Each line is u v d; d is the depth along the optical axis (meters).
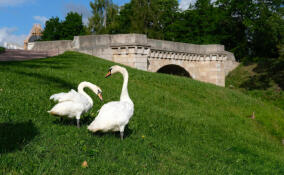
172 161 6.39
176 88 21.81
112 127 6.27
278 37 58.84
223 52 43.22
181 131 10.56
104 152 5.88
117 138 7.01
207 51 43.16
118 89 16.27
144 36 34.41
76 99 6.87
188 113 15.04
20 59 24.27
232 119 17.06
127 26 65.00
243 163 8.37
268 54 63.72
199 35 61.78
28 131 6.36
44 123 7.38
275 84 45.00
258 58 59.28
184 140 9.23
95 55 33.44
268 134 17.09
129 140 7.02
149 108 13.22
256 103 23.61
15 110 8.08
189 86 23.50
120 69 7.89
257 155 10.22
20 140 5.76
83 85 7.71
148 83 21.12
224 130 13.39
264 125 18.41
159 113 12.67
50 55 29.55
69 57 26.48
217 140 11.08
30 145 5.50
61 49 34.22
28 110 8.43
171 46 38.94
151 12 59.12
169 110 14.48
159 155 6.58
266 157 10.23
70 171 4.70
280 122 19.52
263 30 56.47
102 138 6.61
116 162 5.54
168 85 22.20
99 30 56.62
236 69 54.56
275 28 55.12
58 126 7.14
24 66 18.00
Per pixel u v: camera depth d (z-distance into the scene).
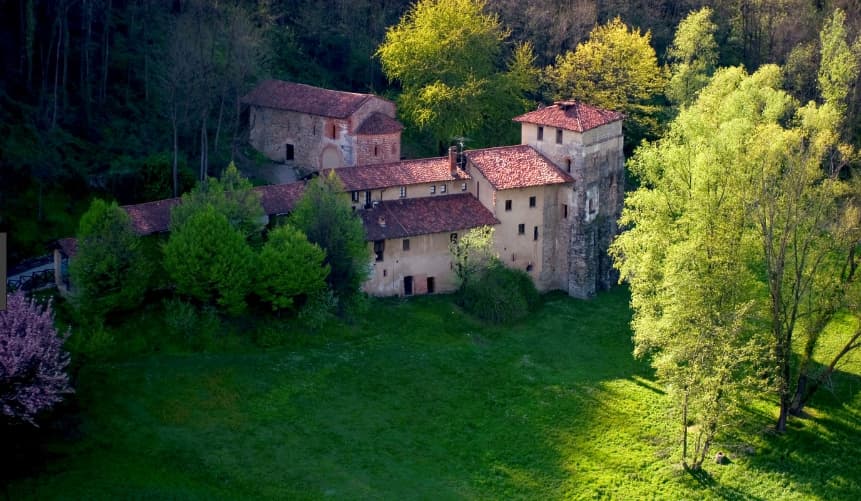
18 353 64.44
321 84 134.25
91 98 110.69
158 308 83.75
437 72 119.56
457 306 96.38
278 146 116.75
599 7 151.12
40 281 85.12
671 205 88.62
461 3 123.12
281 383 79.75
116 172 100.25
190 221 82.50
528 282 101.38
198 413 74.69
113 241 79.81
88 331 77.81
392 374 83.75
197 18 114.19
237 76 111.56
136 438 70.56
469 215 98.75
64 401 71.25
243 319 85.50
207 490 66.38
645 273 86.06
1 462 65.88
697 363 75.06
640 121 129.25
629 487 73.25
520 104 125.38
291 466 70.44
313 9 141.50
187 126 110.44
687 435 79.75
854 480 75.06
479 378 85.44
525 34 140.00
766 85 110.94
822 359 91.12
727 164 84.06
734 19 152.88
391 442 75.12
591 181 103.25
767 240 80.25
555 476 73.75
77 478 65.19
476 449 75.81
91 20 112.50
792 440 79.56
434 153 122.50
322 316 86.75
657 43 152.00
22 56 106.19
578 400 83.56
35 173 95.31
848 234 80.88
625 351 92.94
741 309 77.38
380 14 143.25
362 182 95.94
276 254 84.06
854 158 98.19
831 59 124.56
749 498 72.81
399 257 95.75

::::::::::

Problem statement: Retype only the lines above from the one with "280 122 19.52" through the one with "528 282 101.38", exactly and with both ends. Images stay out.

Solution to this exercise:
280 122 19.52
263 30 56.47
102 138 6.61
116 162 5.54
168 85 22.20
99 30 56.62
236 69 54.56
275 28 55.12
58 126 7.14
24 66 18.00
Per pixel u v: camera depth d (z-distance into the scene).
18 353 64.44
321 84 134.25
91 98 110.69
158 308 83.75
437 72 119.56
457 306 96.38
278 146 116.75
599 7 151.12
40 281 85.12
671 205 88.62
461 3 123.12
281 383 79.75
116 172 100.25
190 221 82.50
528 282 101.38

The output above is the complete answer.